**Brief**:
From the entries below, reproduce exactly the line containing "left hip: (582, 202)", the line containing "left knee: (535, 210)", and every line in between, with nothing added.

**Supplied information**:
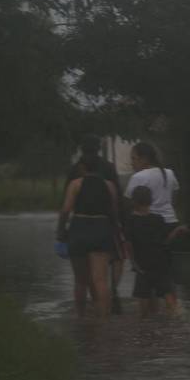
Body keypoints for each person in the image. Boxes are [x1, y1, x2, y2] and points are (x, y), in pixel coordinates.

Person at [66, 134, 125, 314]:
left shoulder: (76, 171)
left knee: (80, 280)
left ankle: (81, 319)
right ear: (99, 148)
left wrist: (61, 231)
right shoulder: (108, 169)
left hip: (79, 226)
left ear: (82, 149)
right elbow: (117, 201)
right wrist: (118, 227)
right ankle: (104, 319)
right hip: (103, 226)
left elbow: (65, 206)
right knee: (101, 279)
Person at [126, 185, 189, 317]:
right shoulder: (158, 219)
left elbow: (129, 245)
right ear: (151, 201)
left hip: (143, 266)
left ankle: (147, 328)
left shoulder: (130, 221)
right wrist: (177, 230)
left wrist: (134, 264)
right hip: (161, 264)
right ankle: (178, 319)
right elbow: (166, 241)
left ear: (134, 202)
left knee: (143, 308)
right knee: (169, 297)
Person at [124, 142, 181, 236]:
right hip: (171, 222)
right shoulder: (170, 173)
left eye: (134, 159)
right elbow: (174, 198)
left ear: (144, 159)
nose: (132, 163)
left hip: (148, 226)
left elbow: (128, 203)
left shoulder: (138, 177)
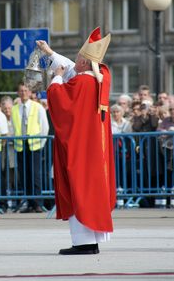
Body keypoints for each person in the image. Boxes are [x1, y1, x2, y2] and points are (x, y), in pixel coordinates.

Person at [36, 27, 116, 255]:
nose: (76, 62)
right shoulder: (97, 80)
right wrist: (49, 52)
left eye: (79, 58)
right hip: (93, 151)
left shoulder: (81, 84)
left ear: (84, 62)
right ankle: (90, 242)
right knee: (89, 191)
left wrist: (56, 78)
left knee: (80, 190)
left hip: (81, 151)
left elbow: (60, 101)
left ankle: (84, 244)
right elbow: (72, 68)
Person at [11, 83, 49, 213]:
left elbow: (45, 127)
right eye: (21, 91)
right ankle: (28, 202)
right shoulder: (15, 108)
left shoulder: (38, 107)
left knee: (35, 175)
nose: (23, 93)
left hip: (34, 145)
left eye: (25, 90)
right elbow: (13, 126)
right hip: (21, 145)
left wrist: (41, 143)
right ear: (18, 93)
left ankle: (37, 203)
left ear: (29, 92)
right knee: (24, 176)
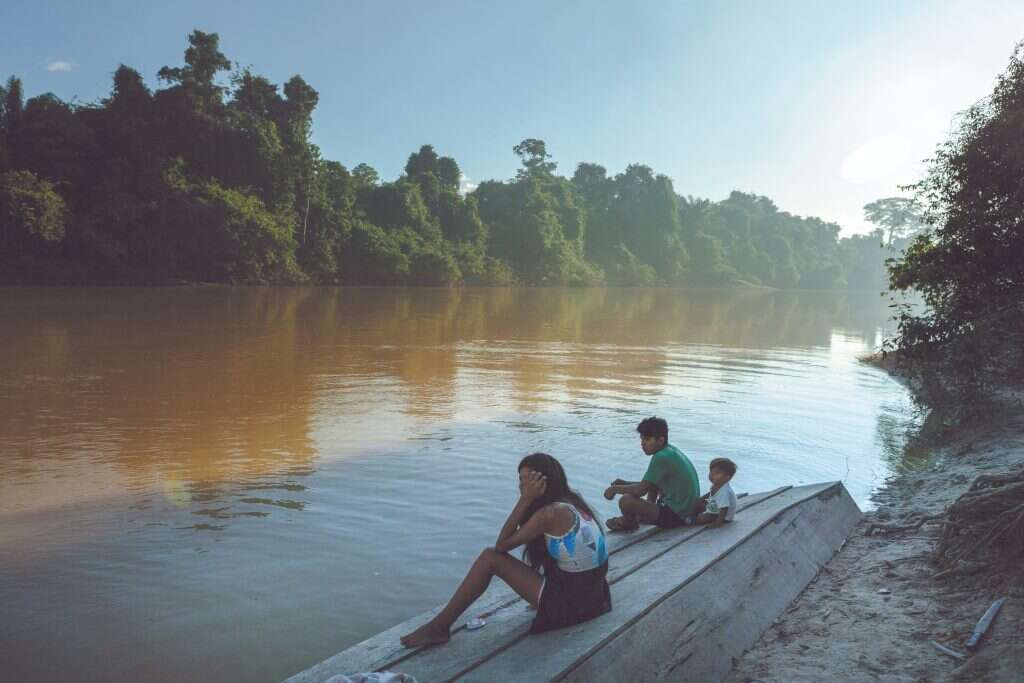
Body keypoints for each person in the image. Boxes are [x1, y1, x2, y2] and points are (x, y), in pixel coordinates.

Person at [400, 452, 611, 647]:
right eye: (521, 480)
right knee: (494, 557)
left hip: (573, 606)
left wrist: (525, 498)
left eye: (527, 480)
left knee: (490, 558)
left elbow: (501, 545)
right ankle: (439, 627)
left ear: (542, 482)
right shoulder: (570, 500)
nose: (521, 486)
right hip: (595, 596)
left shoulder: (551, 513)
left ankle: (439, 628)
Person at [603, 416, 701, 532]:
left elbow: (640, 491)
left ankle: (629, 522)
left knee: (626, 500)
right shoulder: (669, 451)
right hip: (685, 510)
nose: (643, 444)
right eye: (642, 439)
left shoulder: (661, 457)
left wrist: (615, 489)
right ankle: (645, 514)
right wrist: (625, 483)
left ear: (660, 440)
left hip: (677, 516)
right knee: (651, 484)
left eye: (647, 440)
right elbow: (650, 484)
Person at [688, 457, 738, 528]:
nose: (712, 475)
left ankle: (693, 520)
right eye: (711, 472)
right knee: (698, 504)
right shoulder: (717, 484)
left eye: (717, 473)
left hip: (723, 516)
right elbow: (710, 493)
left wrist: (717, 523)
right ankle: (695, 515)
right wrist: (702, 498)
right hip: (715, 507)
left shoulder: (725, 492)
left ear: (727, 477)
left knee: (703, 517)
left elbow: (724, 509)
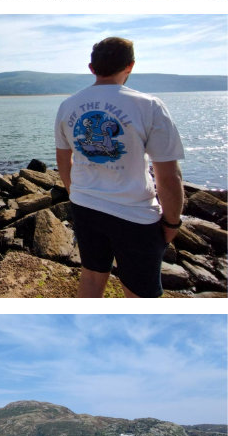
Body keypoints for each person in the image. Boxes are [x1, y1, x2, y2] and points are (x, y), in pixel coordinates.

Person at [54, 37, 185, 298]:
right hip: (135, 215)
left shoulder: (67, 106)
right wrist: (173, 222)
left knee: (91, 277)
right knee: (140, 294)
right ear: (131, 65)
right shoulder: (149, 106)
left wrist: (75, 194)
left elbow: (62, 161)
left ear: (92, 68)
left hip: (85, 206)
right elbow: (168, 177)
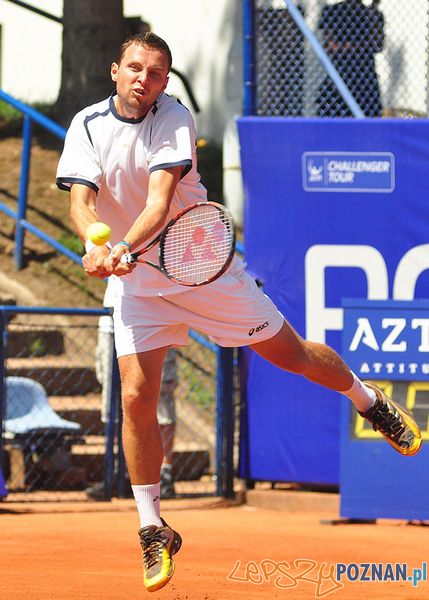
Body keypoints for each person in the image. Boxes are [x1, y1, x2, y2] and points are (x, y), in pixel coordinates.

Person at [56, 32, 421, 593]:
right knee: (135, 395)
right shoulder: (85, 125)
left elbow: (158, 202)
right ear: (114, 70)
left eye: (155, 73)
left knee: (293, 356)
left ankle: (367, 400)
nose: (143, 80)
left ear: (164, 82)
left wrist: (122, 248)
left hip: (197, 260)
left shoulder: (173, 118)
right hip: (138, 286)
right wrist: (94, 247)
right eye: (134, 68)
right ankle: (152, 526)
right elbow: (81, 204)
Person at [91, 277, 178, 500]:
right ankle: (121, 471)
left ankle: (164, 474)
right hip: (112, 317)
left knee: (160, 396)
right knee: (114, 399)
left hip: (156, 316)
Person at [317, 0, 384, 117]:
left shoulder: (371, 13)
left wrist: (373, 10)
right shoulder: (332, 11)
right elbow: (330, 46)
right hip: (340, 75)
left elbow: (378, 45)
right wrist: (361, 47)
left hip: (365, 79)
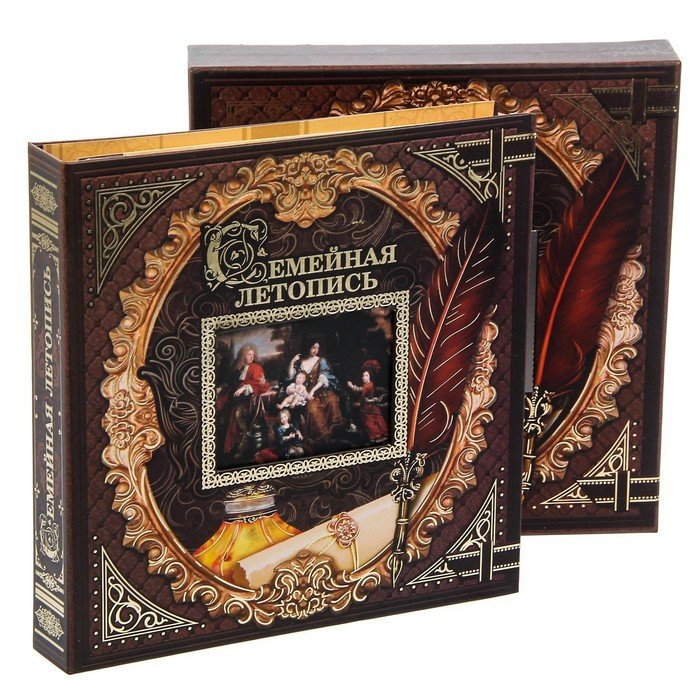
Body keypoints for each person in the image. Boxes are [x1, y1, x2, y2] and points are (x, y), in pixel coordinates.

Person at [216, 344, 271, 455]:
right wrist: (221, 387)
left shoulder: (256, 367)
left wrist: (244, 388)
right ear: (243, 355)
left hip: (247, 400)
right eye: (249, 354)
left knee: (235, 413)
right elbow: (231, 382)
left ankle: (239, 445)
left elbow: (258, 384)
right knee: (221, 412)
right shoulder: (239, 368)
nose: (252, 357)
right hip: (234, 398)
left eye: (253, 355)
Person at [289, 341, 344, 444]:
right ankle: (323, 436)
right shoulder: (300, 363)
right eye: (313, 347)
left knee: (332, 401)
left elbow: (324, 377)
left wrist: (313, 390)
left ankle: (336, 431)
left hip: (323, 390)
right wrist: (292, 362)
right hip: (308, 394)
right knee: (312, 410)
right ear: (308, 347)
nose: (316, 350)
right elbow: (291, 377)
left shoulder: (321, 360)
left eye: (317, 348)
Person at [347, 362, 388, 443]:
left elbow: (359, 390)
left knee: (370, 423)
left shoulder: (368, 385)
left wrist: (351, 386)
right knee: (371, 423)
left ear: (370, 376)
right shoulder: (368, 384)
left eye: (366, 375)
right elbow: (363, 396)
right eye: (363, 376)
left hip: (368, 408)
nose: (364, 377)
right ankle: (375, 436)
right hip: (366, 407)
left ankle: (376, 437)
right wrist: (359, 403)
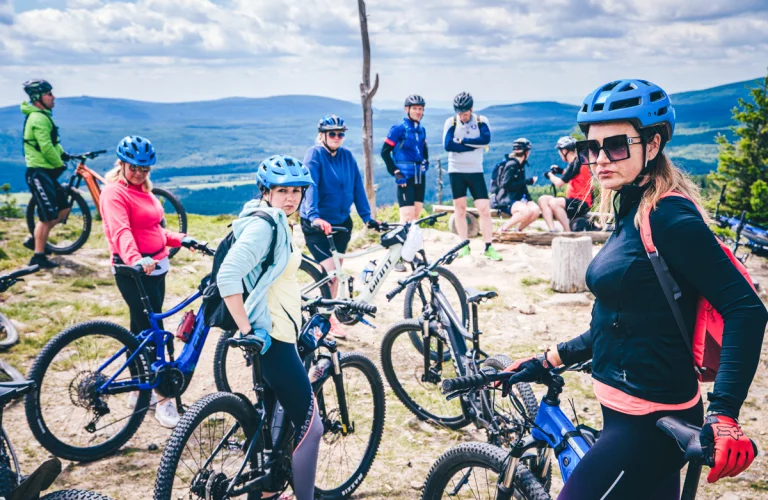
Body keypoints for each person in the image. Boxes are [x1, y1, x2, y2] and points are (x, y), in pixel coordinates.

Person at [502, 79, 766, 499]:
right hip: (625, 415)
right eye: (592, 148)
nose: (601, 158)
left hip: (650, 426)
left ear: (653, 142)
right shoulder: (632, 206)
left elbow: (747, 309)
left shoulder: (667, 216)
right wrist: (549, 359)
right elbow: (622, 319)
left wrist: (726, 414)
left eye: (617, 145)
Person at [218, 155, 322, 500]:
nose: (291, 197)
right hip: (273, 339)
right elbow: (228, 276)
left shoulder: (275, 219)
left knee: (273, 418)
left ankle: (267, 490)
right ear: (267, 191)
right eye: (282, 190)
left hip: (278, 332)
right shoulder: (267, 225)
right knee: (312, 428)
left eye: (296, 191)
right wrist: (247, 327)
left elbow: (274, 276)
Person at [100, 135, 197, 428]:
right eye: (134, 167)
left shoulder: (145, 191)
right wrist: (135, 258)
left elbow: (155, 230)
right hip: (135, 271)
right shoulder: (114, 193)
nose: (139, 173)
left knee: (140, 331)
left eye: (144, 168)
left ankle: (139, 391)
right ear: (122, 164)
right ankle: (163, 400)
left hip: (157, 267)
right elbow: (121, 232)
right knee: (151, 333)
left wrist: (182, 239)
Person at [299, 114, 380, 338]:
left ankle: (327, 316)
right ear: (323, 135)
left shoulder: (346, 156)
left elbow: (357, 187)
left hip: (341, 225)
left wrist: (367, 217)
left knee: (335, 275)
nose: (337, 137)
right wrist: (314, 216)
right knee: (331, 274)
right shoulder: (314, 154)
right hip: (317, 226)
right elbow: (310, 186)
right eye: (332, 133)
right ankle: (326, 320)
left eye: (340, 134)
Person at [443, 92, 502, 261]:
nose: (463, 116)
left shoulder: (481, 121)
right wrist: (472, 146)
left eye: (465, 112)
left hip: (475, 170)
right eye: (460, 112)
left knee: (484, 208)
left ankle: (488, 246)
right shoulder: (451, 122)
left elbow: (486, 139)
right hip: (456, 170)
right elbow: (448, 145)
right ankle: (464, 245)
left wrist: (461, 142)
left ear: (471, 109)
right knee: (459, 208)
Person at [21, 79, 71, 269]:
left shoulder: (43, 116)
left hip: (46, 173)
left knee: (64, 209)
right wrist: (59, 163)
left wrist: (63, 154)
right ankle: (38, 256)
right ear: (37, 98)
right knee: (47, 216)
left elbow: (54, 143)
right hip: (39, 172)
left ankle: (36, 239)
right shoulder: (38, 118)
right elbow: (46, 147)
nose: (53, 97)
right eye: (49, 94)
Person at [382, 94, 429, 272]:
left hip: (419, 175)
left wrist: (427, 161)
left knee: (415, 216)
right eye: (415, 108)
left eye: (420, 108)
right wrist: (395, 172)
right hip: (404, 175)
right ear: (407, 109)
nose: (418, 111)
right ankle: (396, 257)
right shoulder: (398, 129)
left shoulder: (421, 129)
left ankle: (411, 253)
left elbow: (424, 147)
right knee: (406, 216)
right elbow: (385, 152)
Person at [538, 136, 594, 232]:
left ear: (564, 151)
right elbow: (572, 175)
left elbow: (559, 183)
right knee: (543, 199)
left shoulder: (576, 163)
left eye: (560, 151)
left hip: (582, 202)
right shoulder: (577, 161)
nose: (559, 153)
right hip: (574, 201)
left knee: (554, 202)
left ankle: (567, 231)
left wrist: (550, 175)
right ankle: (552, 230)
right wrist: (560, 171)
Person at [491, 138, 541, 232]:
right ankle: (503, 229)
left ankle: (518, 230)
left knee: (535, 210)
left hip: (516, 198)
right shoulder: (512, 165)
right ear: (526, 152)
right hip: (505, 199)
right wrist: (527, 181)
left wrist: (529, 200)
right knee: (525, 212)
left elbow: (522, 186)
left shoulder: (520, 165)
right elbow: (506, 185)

**Answer section**:
left hip: (582, 202)
right shoulder: (577, 161)
nose: (559, 153)
right hip: (574, 201)
left knee: (554, 202)
left ankle: (567, 231)
left wrist: (550, 175)
right ankle: (552, 230)
right wrist: (560, 171)
Person at [491, 138, 541, 232]:
right ankle: (503, 229)
left ankle: (518, 230)
left knee: (535, 210)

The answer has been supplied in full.